TASK :: Start at the line below containing "of human thyroid" and stop at the line containing "medium amount of". Repeat every line of that stretch exactly, and nothing outside it.

THE DATA ::
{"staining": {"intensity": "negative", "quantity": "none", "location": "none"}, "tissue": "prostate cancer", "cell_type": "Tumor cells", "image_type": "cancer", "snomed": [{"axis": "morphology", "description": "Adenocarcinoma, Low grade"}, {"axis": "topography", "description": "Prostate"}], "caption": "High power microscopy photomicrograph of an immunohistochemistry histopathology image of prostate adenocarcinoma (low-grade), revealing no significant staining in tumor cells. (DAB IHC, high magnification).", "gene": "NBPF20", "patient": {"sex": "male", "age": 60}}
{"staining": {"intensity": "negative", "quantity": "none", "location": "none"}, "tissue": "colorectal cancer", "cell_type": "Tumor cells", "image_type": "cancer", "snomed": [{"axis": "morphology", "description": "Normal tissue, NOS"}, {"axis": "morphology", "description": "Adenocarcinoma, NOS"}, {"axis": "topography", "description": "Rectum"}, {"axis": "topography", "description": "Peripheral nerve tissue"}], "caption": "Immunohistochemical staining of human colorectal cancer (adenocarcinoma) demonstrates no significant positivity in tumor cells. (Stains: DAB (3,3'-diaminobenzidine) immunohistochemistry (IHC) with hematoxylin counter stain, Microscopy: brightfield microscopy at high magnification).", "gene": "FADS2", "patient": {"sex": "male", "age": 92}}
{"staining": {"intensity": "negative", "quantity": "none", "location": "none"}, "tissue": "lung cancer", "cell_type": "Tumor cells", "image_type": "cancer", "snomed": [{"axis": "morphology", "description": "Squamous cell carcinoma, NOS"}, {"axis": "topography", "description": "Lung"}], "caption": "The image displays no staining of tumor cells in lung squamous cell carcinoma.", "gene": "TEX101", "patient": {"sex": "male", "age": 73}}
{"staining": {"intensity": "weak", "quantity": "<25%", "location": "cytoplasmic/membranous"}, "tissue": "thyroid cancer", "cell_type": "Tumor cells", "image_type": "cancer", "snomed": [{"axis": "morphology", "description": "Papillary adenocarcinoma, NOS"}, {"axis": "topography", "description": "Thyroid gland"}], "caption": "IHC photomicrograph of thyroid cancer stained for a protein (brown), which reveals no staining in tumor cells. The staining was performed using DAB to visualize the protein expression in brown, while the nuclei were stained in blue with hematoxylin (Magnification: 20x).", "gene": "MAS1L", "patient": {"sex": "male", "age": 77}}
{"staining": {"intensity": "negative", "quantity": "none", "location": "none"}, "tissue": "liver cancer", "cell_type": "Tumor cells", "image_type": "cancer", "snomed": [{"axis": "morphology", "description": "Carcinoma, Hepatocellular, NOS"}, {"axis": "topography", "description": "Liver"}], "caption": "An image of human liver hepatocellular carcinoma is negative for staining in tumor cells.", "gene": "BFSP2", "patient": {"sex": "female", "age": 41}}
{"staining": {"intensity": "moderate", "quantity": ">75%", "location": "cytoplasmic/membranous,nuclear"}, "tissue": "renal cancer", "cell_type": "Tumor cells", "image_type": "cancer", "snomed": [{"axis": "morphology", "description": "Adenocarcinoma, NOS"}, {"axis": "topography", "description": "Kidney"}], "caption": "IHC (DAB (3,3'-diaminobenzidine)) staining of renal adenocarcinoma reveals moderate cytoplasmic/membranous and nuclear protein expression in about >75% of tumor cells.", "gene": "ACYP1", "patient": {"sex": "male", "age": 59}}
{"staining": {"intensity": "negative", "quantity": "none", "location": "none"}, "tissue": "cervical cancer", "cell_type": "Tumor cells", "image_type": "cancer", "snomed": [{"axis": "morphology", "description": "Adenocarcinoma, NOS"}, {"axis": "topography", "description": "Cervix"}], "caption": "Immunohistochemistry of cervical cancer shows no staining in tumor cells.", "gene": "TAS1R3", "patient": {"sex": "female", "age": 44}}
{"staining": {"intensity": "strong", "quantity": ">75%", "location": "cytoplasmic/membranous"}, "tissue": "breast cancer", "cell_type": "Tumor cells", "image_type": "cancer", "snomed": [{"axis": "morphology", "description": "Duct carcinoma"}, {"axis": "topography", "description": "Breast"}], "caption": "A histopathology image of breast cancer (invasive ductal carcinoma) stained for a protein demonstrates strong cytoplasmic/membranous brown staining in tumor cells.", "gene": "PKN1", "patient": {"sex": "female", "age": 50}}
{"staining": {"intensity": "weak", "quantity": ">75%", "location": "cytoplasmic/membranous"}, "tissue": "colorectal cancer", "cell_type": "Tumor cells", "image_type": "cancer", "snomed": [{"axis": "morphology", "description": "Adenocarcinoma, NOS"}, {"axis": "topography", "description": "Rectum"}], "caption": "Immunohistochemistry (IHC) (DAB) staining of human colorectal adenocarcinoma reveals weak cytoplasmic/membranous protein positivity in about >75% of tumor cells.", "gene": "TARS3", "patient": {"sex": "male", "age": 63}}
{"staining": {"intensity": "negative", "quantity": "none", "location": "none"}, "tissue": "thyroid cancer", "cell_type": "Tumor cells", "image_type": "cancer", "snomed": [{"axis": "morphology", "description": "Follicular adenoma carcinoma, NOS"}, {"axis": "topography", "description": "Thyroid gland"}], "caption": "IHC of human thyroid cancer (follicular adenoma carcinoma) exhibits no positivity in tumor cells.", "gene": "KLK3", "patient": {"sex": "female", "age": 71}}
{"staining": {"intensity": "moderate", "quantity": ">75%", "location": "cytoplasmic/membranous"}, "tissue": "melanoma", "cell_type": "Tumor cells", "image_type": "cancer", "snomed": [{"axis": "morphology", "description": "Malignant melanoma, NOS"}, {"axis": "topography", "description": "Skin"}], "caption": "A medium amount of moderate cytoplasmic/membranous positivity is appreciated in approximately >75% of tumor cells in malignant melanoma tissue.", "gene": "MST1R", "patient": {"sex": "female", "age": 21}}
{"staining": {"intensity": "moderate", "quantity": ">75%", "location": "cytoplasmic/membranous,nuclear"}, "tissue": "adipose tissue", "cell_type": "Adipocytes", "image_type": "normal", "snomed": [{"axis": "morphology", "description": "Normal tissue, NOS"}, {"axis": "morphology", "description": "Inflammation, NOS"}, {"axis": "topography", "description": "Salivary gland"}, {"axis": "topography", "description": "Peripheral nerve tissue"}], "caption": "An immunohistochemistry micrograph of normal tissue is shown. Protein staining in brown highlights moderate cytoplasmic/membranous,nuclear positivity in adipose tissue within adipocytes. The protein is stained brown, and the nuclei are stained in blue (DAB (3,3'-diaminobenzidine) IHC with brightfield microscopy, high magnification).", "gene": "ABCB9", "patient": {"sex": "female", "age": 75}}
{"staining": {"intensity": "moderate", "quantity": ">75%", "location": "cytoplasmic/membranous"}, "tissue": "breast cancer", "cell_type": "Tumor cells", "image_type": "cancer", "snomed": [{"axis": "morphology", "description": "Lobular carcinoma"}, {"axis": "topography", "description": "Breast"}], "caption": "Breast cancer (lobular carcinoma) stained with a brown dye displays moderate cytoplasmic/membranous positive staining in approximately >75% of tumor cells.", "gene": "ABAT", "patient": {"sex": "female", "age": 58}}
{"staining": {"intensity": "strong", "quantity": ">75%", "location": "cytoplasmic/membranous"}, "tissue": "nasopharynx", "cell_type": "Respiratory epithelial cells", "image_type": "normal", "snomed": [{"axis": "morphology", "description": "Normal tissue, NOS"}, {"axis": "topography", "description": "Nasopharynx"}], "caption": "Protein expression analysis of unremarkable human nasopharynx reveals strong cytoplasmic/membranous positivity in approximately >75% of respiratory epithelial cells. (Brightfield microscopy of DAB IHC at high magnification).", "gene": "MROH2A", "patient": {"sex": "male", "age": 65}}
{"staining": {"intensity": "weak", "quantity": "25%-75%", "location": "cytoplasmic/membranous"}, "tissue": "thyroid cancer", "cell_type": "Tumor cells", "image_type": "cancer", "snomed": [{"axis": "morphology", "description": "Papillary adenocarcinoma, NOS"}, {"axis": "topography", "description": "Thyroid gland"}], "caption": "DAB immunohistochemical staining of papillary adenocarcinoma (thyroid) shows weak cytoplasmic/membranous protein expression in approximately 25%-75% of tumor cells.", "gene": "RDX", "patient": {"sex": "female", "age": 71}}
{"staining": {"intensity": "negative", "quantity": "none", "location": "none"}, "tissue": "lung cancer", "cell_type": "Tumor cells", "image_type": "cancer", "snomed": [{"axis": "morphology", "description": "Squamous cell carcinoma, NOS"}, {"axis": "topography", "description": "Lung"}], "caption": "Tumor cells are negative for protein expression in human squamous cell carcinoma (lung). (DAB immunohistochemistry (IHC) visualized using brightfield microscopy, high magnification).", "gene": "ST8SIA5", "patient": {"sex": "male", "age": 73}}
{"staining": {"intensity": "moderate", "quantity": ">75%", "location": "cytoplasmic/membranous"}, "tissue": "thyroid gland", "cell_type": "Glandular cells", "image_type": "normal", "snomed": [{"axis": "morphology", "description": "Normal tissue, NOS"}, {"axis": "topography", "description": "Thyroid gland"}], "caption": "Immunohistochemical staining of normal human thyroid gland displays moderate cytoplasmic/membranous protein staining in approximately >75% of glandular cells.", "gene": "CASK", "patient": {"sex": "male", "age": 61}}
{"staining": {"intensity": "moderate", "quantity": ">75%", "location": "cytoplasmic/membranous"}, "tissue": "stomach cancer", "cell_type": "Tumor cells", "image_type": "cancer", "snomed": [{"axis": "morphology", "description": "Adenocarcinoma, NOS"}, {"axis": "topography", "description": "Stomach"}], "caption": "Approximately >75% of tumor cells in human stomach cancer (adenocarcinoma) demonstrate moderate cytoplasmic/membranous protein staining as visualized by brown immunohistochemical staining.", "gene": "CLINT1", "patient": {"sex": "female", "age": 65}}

TASK SOLUTION ::
{"staining": {"intensity": "negative", "quantity": "none", "location": "none"}, "tissue": "thyroid cancer", "cell_type": "Tumor cells", "image_type": "cancer", "snomed": [{"axis": "morphology", "description": "Follicular adenoma carcinoma, NOS"}, {"axis": "topography", "description": "Thyroid gland"}], "caption": "IHC of human thyroid cancer (follicular adenoma carcinoma) exhibits no positivity in tumor cells.", "gene": "KLK3", "patient": {"sex": "female", "age": 71}}
{"staining": {"intensity": "moderate", "quantity": ">75%", "location": "cytoplasmic/membranous"}, "tissue": "melanoma", "cell_type": "Tumor cells", "image_type": "cancer", "snomed": [{"axis": "morphology", "description": "Malignant melanoma, NOS"}, {"axis": "topography", "description": "Skin"}], "caption": "A medium amount of moderate cytoplasmic/membranous positivity is appreciated in approximately >75% of tumor cells in malignant melanoma tissue.", "gene": "MST1R", "patient": {"sex": "female", "age": 21}}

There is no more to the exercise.